╭─ Selected extract
News U Can Use

A Supply Chain/Strategic Sourcing learning community devoted to ideas you can use in your work or daily life.

Testing the Theory that “Sourcing is Dead”

Posted by lowellyarusso on November 30, 2010

Today’s post is from Dr. Lowell Yarusso, Senior Vice-President, Talent Management, of The Mpower Group (TMG) and a contributor to the News U Can Use TMG blog.

My, how time flies when you’re having fun!  It’s been a while since I posted my thoughts on how Kuhn’s The Structure of Scientific Revolutions could inform the discussion about the “Death of Sourcing”.  In today’s blog, I want to take a look at what how, over the past twenty-five years, we may have been our own worst enemies.  As I do so, the focus of my comments will be on how the way we have chosen to think about Strategic Sourcing has influenced what we have done to demonstrate its value.

Let’s start with a sports analogy.  Growing up, I was a football fan.  One of the things I noticed along the way, and it still seems to be true, was the tendency for new approaches, whether to offensive or defensive play, are always touted as the death knell for the other side of the ball.  For example, when the Shotgun formation was first introduced (By the San Francisco Forty-niner, if memory serves me right), there were stories all over the place, i.e., In the two newspapers I read (Hey, the internet wasn’t even a brainchild yet!) about how “No one” could stop that new offensive formation.  Then, someone looked, not at the results the new formation achieved, but at the underlying structure of the offense.  Viola!  It’s now just a standard option that no defense particularly fears.  The same has happened to the 3-4 defense, the wishbone offense, the Cover 2 defense, and so on.  Whether you’re coaching football or coaching a sourcing team, stagnation is just another word for losing.
╰─
**Problem statement**
Continue the blog post testing the theory that "Sourcing is Dead," starting right after its last sentence.
╭─ Recorded data
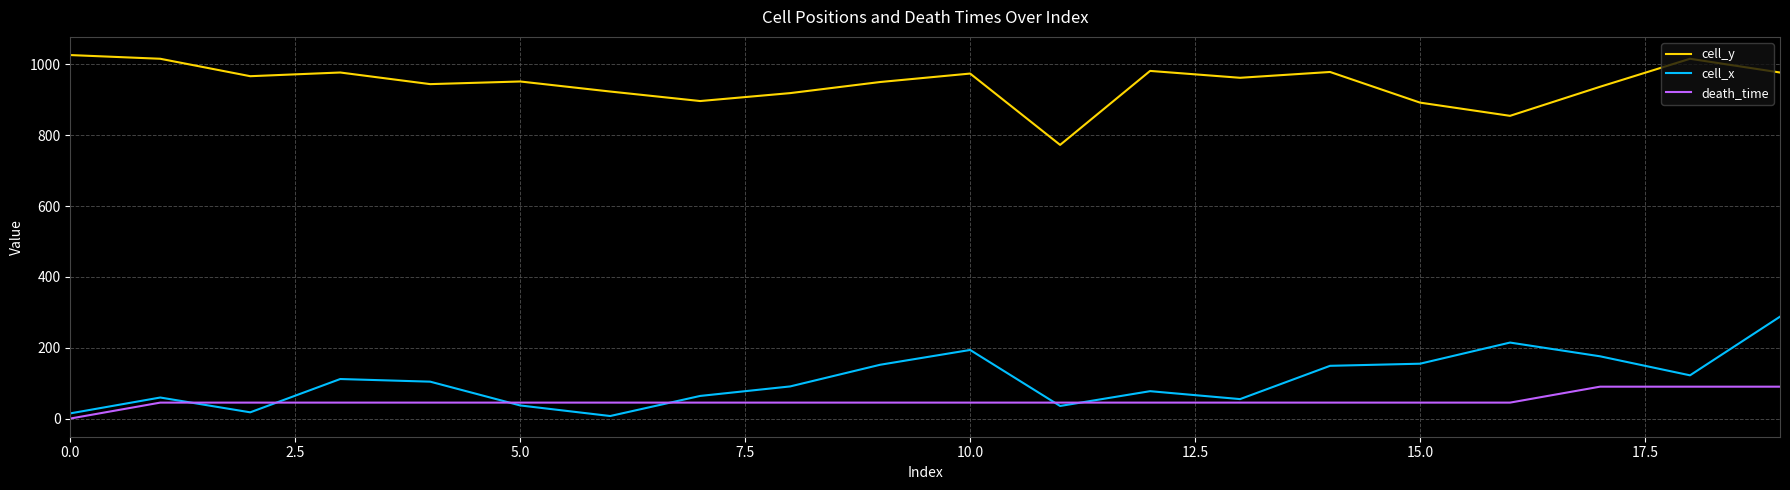

List the series in order of their peak value, highest first.

cell_y, cell_x, death_time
╰─
**Expected answer**
So, what does that tell us about Strategic Sourcing?  By and large, we have been focused on evaluating results, i.e., the effectiveness of efforts to apply the Strategic Sourcing process, and have pretty much ignored the question of the underlying structure, i.e., the effectiveness of the Strategic Sourcing theory.  I believe that has led us to a false sense of comfort that we had developed an approach and process that were so powerful there was nothing left to do but execute.  (The ongoing efforts to evolve the Strategic Sourcing Maturity Model are, in large measure, a good indication that we did not have it right at the outset.)

What we failed to consider was the possibility that the underlying structure has flaws that, while we focused on results, were largely hidden.  That led us to avoid the messy business of thinking through our assumptions and their implications, i.e., of evaluating the theory upon which the process was built.  To Kuhn’s point, our apparent success in solving problems of the type, “How do I reduce the price for goods/services?” and, later, “How do I reduce the total cost of goods/services?”, led us to accept the theory without question.  Recently, there has been a subtle shift in emphasis to problems that are more of the type, “How do I create value across the enterprise?”  And, with this continuing evolution of the nature of the questions we face a realization that we may be operating under a set of assumptions and a theory about sourcing that do not allow us to resolve the real issues Supply Chains face.  Again, like the football team, continually rethinking what we are doing is forced on us by the realities we face.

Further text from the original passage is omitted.